O ranking nacional do Cenp sobre as agências que mais investiram em mídia em 2025 redesenha o mapa de poder do mercado publicitário brasileiro. A Africa assumiu a liderança da lista, seguida por AlmapBBDO, Galeria, BETC Havas e Publicis Brasil, numa virada relevante em relação ao ranking anterior, quando a Mediabrands ocupava a primeira posição. Em 2025, a antiga líder caiu para o sexto lugar.
O movimento acontece dentro de um mercado que segue em expansão. Segundo o Painel Cenp-Meios, os investimentos publicitários via agências somaram R$ 28,9 bilhões em 2025, alta de 10% sobre o ano anterior. O levantamento reuniu dados de 330 agências e, de acordo com o próprio Cenp, mostrou um avanço quatro vezes superior ao crescimento do PIB citado pela entidade.
Mais do que uma troca de posições, o ranking revela uma reacomodação do poder de intermediação da mídia no País. A liderança da Africa reforça o peso crescente de operações capazes de combinar influência estratégica, potência criativa, relacionamento com grandes anunciantes e capacidade real de tracionar investimentos em escala. O ranking sugere que o poder de compra de mídia no Brasil já não pode mais ser interpretado apenas pelo prisma das estruturas clássicas de mídia, mas sim pela força integrada de grupos e agências que ocupam posição central na tomada de decisão dos anunciantes.
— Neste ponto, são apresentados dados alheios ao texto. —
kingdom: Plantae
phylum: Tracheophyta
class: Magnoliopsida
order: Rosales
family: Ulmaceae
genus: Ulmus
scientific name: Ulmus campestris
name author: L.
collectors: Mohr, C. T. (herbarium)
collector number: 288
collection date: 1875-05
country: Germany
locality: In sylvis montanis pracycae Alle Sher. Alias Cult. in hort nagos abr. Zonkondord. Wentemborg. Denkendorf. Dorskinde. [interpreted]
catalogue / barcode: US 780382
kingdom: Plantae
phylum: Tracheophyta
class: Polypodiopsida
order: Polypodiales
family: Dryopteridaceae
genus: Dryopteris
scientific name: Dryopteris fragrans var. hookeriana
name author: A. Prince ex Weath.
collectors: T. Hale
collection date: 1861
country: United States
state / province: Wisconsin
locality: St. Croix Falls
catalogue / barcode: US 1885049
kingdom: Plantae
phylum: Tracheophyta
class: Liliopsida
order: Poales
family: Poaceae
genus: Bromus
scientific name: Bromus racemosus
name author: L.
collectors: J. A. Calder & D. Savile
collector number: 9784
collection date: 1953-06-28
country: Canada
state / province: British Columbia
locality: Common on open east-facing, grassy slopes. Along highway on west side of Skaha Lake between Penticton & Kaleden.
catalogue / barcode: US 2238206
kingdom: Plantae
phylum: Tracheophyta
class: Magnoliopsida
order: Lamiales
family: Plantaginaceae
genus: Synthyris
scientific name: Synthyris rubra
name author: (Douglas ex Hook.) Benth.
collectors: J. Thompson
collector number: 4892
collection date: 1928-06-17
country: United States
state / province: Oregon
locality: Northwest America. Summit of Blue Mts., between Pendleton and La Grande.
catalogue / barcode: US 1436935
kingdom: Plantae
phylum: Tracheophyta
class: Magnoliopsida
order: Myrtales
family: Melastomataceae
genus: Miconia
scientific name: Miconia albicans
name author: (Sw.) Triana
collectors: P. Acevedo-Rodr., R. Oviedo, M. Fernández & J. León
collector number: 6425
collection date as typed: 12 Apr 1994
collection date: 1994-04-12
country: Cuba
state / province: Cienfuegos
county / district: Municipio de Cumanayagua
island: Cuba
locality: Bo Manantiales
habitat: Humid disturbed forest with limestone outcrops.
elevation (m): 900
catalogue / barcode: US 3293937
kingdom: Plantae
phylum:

Ao mesmo tempo, a metodologia do Cenp impõe um limite importante à leitura do mercado. O painel consolida os Pedidos de Inserção efetivamente executados, mas não identifica os anunciantes nem os veículos utilizados. Isso garante padronização e segurança ao estudo, mas impede enxergar, com precisão, quanto desse investimento passou por digital, TV, OOH, commerce media ou retail media. Também não permite medir, por essa base, eficiência, rentabilidade ou maturidade analítica das operações.
É justamente nesse ponto que o ranking interessa de forma especial ao ecossistema de retail media. O levantamento confirma a força das grandes agências como principal eixo de governança do investimento publicitário, mas também evidencia uma lacuna: o mercado já se transformou mais rápido do que a fotografia disponível. Em um ambiente cada vez mais orientado por dados proprietários, CRM, audiência transacional, mensuração full-funnel e inventário de varejo, a compra de mídia deixa de ser apenas negociação e distribuição de verba e passa a depender de inteligência sobre comportamento, jornada e conversão.
Os próprios dados do Cenp reforçam a concentração do mercado. Em 2025, 68% do investimento capturado pelo painel veio de veiculações nacionais. Na divisão regional, o Sudeste respondeu por 19,4%, seguido por Nordeste (4,5%), Sul (4%), Centro-Oeste (2,9%) e Norte (1,1%). O desenho mostra um mercado ainda fortemente centralizado, com grande peso das estruturas nacionais de planejamento e compra.
Para as redes varejistas que estão estruturando suas operações de mídia, o recado é claro: disputar orçamento relevante exigirá, cada vez mais, dialogar com os principais centros compradores do País sem abrir mão de um diferencial que o modelo tradicional não entrega sozinho. Esse diferencial está em unir dado de compra, contexto de categoria, CRM, shopper intelligence e inventário omnichannel numa proposta que prove incrementalidade real para as marcas.
O ranking do Cenp, portanto, não é apenas uma lista de agências. Ele é um termômetro do presente e, ao mesmo tempo, uma provocação sobre o futuro. O presente ainda pertence às grandes estruturas de compra. Mas o futuro da verba premium será de quem conseguir transformar mídia em inteligência comercial mensurável.